Dois dos advogados presentes têm larga experiência no Supremo: Celso Vilardi, que defende o ex-presidente, e José Luis de Oliveira Lima, defensor do general Walter Braga Netto, ex-ministro da Casa Civil e Defesa e ex-candidato a vice na chapa presidencial de 2022. Ambos advogaram, por exemplo, no mensalão; Oliveira Lima para o ex-ministro José Dirceu e Vilardi para o ex-tesoureiro do PT Delúbio Soares.

Ambos atacaram a delação por “mentirosa” e, ao fazê-lo, deixaram clara a centralidade do vazamento do “desabafo” de Mauro Cid à revista Veja para sua linha de defesa. Oliveira Lima chegou a se solidarizar com os ministros pelos atos do 8 de janeiro, que teve no STF o principal alvo - “fiquei assustado” -, depois contestou toda a delação, a começar pela presença de Moraes no nono e último depoimento do delator.

O ministro relator justificou sua presença neste depoimento pela importância que este passou a ter depois do vazamento. Explicou que a tanto a Polícia Federal quanto a PGR se manifestaram pela prisão de Cid. Resolveu, então, substituir o juiz instrutor (“Quando deleguei não houve problema, mas quando participei é nulo?”) por temer uma prisão que pudesse levar o delator a falar e a suscitar a acusação de que ele falou sob coação.

Se Vilardi e Oliveira Lima contestaram a delação, outros quatro advogados a usaram em defesa de seus clientes. Dada a centralidade do instrumento para a acusação, e tendo em vista que o delator não incriminou seus clientes, se refastelaram no uso benigno das acusações de Cid, não importando os danos causados a Bolsonaro ou Braga Netto.

Foi o caso de Paulo Renato Garcia Pinto, advogado do deputado federal Alexandre Ramagem (PL-DF), ex-diretor da Abin, de Eumar Novacki, advogado do ex-ministro da Justiça, Anderson Torres, de Andrew Farias, que defende o general Paulo Cesar Nogueira, ex-ministro da Defesa, e ainda de Mateus Milanez, advogado do ex-ministro do GSI, general Heleno Ribeiro.

Não faltaram provocações. Milanez chegou a chamar a denúncia de “terraplanismo argumentativo”, valendo-se da crença atribuída à extrema-direita. Demóstenes Torres, ex-senador cassado em 2012 pelo Senado, acusado de ligação com o bicheiro Carlinhos Cachoeira, que hoje defende o ex-comandante da Marinha Almir Garnier, chegou a chamar os policiais federais que fizeram as investigações de “romancistas”.

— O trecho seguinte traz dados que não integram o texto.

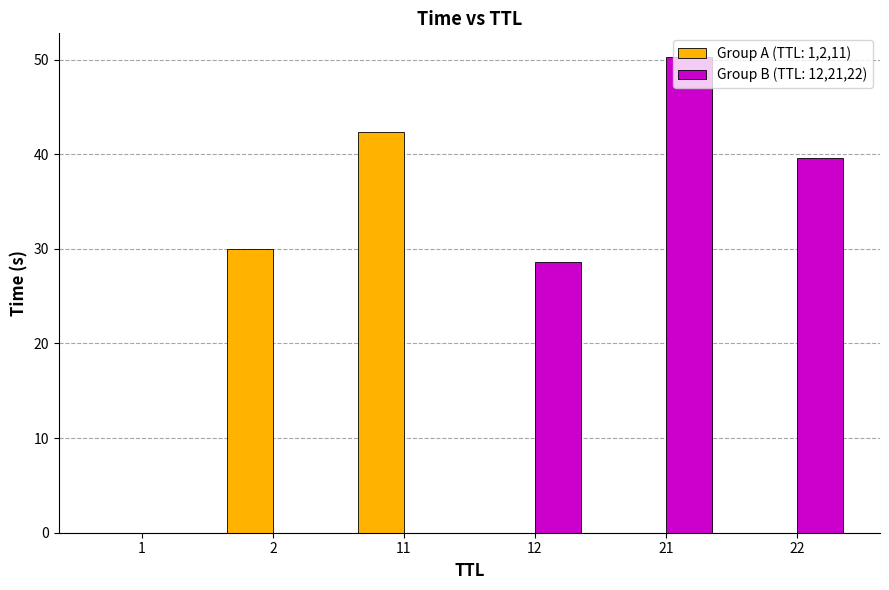

Between 2 and 22, which series saw the biggest shift?

Group B (TTL: 12,21,22)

Nenhum deles, porém, foi capaz de competir com o mais notório dos acusados. Nos 20 minutos em que esperou pelo início da sessão ao lado de seus advogados, sentado à primeira fila, Bolsonaro não saiu do celular. Em dado momento publicou no “X” uma analogia do julgamento com o jogo Brasil x Argentina daquela noite: “Já no meu caso, o juiz apita contra antes mesmo do jogo começar... e ainda é o VAR, o bandeirinha, o técnico e o artilheiro do time adversário”.

A galhardia era aparente. Sua surpreendente presença no julgamento visava a neutralizar a ideia de que a licença do deputado Eduardo Bolsonaro (PL-SP), que foi para os EUA e não voltou, foi um ato de covardia. A repercussão do julgamento, porém, já não é a mesma na sua bolha.